Stranger to his own kind, where does he run?
How he has shamed us, for the world to read!

Oh, carrion, prowling where this people bleed,
Grown fat upon disaster, hide from the sun!
A scornful nation asks, what has he done
With the public trust, the honor, and the need.

Not him with glorious hand will we indite,
Patriot, Statesman, in the Hall of Fame,
Nor will we let him flee into the night

Of safe oblivion! But oh--that name
For our sons' sons a moving hand shall write
In scarlet letters on the walls of Shame.

III. Shame on Thee, O Manhattan

Shame on thee, O Manhattan, whom I love!
And shame on me that I have slept away
So many years while thy feet went astray!
O Thou--that should'st be white as any dove,

Thou Scarlet Woman! Is there no voice to move--
No hand to smite us? Even for this I pray--
Some terrible scourging that we have let the day
Darken around us while we saw thee rove.

Last night I heard thee cry. Thy wandering feet
Went bleeding by me. On thy ruined breast
I saw thee nurse a feeding child of flame!
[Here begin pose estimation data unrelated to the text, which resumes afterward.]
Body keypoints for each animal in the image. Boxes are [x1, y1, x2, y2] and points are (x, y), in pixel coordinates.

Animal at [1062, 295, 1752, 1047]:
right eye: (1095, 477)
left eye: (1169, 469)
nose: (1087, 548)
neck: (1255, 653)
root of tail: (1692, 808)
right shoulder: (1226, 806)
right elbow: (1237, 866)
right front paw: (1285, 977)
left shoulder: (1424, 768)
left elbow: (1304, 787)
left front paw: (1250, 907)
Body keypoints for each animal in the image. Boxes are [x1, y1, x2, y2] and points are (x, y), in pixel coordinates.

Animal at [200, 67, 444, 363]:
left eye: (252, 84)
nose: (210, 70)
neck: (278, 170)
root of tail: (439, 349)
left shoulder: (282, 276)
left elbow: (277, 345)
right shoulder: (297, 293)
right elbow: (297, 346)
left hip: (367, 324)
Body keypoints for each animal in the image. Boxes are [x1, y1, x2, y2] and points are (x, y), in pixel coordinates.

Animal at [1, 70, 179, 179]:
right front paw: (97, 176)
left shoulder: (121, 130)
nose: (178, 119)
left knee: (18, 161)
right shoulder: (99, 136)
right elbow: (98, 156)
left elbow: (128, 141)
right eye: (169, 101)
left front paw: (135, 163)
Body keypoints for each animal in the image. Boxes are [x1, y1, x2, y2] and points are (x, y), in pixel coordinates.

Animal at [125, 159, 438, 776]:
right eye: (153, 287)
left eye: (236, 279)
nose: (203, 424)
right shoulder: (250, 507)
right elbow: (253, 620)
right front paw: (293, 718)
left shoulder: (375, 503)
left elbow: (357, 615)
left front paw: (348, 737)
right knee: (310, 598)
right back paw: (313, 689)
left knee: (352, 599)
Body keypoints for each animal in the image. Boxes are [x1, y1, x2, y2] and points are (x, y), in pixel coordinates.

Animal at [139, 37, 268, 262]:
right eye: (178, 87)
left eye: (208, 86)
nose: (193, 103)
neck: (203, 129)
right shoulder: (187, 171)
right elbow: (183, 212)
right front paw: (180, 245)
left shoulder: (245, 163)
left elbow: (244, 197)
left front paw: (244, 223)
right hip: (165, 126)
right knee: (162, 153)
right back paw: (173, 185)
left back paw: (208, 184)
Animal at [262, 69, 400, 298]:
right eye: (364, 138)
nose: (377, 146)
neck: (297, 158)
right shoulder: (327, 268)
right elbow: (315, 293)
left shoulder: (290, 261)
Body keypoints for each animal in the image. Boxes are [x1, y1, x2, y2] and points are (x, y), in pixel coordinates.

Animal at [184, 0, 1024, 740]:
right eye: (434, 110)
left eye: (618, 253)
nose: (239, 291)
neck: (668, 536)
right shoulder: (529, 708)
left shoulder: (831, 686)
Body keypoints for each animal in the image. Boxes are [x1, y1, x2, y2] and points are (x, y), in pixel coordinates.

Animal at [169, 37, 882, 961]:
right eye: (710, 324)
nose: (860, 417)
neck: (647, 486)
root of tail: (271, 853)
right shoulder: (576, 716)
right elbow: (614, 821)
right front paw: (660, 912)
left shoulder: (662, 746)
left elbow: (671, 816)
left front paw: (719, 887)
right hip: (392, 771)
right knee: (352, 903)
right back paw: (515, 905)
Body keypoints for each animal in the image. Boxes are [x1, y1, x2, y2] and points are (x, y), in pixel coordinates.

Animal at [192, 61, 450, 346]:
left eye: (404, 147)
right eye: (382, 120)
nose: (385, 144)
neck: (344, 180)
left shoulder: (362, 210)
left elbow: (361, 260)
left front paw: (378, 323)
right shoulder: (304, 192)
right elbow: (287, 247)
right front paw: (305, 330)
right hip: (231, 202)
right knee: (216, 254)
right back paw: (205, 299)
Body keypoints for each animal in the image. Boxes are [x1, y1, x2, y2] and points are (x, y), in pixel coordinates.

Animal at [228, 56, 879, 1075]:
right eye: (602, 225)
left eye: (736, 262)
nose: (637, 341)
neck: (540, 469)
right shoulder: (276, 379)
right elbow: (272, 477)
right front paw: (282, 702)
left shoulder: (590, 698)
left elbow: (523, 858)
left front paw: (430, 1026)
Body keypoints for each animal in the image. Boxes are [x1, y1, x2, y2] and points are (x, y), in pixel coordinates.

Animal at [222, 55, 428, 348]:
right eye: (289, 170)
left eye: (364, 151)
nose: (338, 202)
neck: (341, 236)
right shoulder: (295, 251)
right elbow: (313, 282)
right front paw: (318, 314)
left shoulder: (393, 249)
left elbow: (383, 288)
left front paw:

Desolate, gorgeous, frantic along the street!
Ah, how I blushed in the dark that through my rest
I felt the burning garments of thy shame.

IV. The Fountain of Life

This day into the fields my steps are led.
I cannot heal me there! Row after row,
Thousands of daisies radiantly blow.
They have not brought from Heaven my daily bread!

But they are like a prayer too often said.
I have forgot their meaning, and I go
From the cold rubric of their gold and snow,
And the calm ritual, all uncomforted.

I want the faces! faces! remote and pale,
That surge along the city streets! The flood
Of reckless ones, haggard and spent and frail,

Excited, hungry! In this other mood
'T is not the words of the faith for which I ail,
But to plunge in the fountain of its living blood.